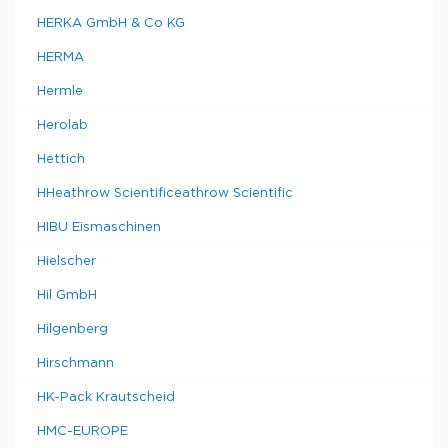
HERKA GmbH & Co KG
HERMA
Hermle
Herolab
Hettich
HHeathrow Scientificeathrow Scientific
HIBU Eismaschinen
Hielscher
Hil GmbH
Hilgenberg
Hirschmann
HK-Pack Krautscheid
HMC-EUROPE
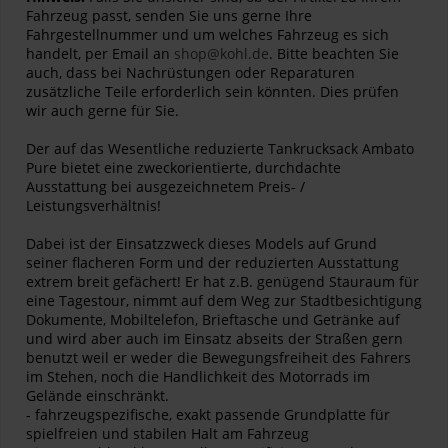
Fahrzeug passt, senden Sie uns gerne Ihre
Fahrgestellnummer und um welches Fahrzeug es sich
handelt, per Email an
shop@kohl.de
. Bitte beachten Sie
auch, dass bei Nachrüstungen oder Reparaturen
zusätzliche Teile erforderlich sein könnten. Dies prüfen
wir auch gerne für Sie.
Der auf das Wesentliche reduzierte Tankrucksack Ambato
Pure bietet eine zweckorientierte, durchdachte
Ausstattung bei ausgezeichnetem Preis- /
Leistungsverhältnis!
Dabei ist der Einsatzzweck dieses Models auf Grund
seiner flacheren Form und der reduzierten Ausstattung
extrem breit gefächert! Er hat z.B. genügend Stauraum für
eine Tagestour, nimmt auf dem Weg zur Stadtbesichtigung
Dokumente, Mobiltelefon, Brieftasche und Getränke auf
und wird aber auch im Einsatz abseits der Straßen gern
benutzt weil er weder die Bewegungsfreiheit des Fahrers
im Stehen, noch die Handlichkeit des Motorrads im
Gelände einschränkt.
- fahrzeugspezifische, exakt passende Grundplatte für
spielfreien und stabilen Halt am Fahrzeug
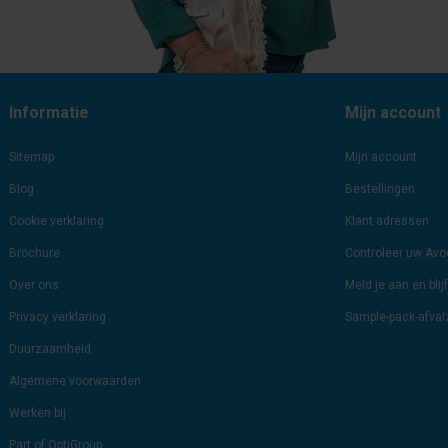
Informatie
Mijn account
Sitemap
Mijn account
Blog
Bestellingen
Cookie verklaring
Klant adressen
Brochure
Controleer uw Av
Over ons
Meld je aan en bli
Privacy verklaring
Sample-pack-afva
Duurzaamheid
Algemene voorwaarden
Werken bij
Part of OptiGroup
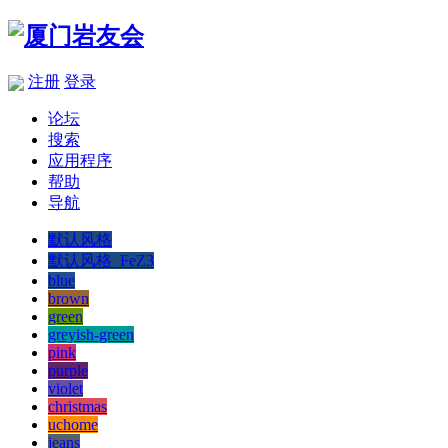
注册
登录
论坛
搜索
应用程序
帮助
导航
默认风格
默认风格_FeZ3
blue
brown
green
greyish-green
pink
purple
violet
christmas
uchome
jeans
-------
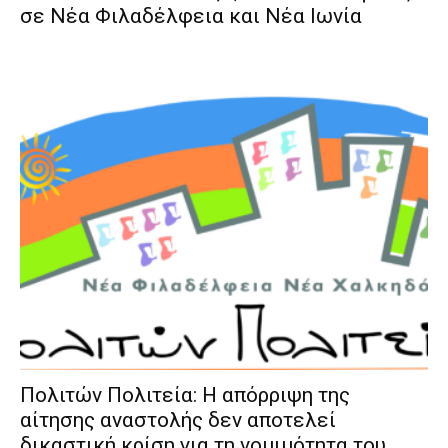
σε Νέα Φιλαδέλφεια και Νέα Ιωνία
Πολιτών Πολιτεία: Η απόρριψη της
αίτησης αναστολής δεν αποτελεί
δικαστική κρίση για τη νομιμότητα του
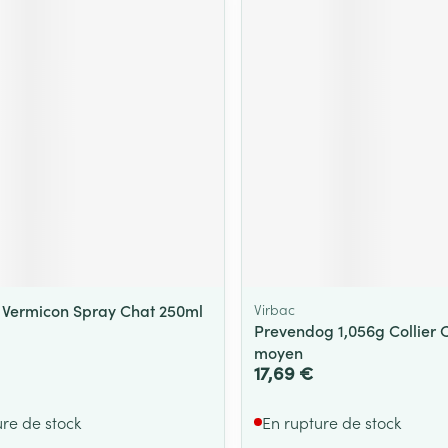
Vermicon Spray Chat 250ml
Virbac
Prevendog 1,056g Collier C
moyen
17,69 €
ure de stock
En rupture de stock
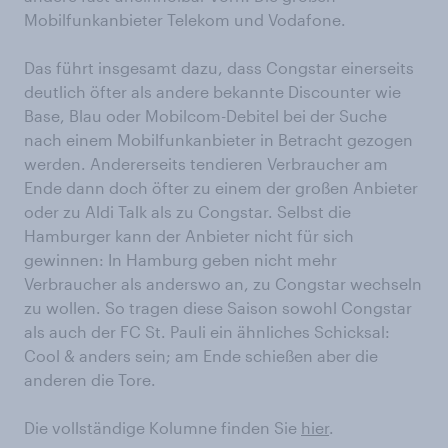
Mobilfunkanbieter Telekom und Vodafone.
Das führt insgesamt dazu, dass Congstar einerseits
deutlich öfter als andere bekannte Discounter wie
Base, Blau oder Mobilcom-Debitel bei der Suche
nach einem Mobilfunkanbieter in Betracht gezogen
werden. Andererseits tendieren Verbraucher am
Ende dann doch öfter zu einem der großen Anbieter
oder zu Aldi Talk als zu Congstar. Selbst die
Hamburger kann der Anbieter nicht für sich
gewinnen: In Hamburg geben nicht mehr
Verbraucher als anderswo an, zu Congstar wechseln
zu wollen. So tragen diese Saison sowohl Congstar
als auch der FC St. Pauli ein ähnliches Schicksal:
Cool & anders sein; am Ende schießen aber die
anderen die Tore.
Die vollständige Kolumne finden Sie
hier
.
-------
→ What to work on:
Set down again, exactly, every line above from the one with "HERKA GmbH & Co KG" down to the one with "extrem breit gefächert!", both ends included. No pictures, and nothing else.

→ Response box:
HERKA GmbH & Co KG
HERMA
Hermle
Herolab
Hettich
HHeathrow Scientificeathrow Scientific
HIBU Eismaschinen
Hielscher
Hil GmbH
Hilgenberg
Hirschmann
HK-Pack Krautscheid
HMC-EUROPE
Fahrzeug passt, senden Sie uns gerne Ihre
Fahrgestellnummer und um welches Fahrzeug es sich
handelt, per Email an
shop@kohl.de
. Bitte beachten Sie
auch, dass bei Nachrüstungen oder Reparaturen
zusätzliche Teile erforderlich sein könnten. Dies prüfen
wir auch gerne für Sie.
Der auf das Wesentliche reduzierte Tankrucksack Ambato
Pure bietet eine zweckorientierte, durchdachte
Ausstattung bei ausgezeichnetem Preis- /
Leistungsverhältnis!
Dabei ist der Einsatzzweck dieses Models auf Grund
seiner flacheren Form und der reduzierten Ausstattung
extrem breit gefächert! Er hat z.B. genügend Stauraum für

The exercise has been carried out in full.